Menindaklanjuti kejadian tersebut, aparat gabungan telah mengambil langkah-langkah strategis untuk meningkatkan keamanan di wilayah Distrik Dekai. Patroli rutin diperketat, terutama di area-area yang menjadi pusat aktivitas masyarakat. Pengamanan juga ditingkatkan untuk mencegah terulangnya aksi serupa di masa mendatang.

Pihak kepolisian juga mengimbau seluruh masyarakat di Kabupaten Yahukimo untuk tetap tenang namun senantiasa meningkatkan kewaspadaan. Warga diminta untuk segera melaporkan segala bentuk aktivitas atau individu yang mencurigakan kepada aparat berwenang. Kolaborasi antara masyarakat dan aparat keamanan menjadi kunci penting dalam menjaga ketertiban dan mencegah penyebaran rasa takut yang ingin ditimbulkan oleh kelompok-kelompok yang tidak bertanggung jawab.

Peningkatan patroli dan kehadiran aparat di titik-titik strategis diharapkan dapat memberikan rasa aman bagi masyarakat dan memberikan efek jera bagi para pelaku. Selain itu, pengumpulan bukti-bukti di lapangan terus dilakukan secara intensif untuk melengkapi proses penyelidikan.

Insiden ini kembali menyoroti tantangan keamanan yang dihadapi di wilayah Papua Pegunungan. Upaya penegakan hukum yang tegas dan komprehensif, dibarengi dengan pendekatan sosial untuk membangun kembali kepercayaan masyarakat, menjadi prioritas utama dalam menjaga stabilitas dan kesejahteraan di daerah tersebut.

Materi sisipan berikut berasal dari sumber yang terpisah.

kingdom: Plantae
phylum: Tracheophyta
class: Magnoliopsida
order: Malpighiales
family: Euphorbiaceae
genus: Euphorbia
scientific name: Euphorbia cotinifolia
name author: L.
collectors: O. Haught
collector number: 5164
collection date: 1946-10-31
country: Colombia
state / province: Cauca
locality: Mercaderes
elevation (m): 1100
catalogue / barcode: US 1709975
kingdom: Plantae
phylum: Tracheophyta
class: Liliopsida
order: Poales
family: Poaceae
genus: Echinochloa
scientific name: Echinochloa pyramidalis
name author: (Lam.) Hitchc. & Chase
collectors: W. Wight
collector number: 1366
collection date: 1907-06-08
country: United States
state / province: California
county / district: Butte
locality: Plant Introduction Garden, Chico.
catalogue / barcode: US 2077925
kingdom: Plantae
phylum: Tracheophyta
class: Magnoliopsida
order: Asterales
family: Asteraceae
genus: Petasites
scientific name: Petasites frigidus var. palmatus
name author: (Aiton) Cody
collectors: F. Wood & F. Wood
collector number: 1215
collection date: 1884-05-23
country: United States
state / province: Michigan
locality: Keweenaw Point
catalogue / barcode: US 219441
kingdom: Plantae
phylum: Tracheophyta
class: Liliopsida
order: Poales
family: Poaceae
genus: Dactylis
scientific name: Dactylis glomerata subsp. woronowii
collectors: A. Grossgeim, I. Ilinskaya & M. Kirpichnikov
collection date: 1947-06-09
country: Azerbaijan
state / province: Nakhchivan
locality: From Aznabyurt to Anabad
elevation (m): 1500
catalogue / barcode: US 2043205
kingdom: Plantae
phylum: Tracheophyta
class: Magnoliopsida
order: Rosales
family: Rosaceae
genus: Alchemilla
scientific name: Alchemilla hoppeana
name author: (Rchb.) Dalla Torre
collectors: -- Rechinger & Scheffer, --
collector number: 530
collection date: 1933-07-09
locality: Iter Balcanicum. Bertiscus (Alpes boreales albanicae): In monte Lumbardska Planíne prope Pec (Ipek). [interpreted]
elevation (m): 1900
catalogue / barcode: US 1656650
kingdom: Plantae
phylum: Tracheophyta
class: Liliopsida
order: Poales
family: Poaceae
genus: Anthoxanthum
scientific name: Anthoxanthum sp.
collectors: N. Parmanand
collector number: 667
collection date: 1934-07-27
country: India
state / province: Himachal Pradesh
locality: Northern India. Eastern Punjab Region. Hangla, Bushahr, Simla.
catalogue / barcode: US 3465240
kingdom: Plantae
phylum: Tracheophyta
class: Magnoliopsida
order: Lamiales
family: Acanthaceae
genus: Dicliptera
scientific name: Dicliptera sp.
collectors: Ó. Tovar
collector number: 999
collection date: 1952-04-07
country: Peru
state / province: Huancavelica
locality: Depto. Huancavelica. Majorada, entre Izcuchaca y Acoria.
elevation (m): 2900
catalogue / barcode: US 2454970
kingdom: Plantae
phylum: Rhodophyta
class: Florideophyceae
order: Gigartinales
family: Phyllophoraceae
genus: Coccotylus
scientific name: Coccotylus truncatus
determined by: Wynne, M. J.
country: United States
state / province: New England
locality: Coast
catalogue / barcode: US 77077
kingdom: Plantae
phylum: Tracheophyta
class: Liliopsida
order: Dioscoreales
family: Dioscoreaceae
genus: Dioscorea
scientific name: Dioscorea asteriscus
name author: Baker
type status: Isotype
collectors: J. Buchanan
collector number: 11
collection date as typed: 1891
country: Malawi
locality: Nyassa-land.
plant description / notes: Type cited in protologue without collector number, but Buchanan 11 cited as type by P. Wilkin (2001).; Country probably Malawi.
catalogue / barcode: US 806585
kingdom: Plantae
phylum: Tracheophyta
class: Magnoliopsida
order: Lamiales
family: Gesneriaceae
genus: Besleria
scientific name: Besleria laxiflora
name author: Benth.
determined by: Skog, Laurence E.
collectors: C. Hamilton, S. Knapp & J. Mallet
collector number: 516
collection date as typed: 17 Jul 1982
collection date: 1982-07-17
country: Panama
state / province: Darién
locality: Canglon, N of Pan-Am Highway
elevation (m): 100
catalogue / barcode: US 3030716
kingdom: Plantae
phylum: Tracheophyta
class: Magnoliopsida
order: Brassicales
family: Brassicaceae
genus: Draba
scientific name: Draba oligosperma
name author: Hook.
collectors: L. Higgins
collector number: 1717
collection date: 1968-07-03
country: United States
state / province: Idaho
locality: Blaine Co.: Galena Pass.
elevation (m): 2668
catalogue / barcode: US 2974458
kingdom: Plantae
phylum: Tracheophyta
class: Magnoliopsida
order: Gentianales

Pemerintah daerah dan aparat keamanan berkomitmen untuk terus bekerja keras memastikan bahwa setiap warga negara, tanpa terkecuali, dapat hidup dengan aman dan tenteram, bebas dari ancaman kekerasan dan teror. Penanganan kasus ini akan dilakukan secara profesional untuk membawa para pelaku ke hadapan hukum dan memberikan keadilan bagi korban.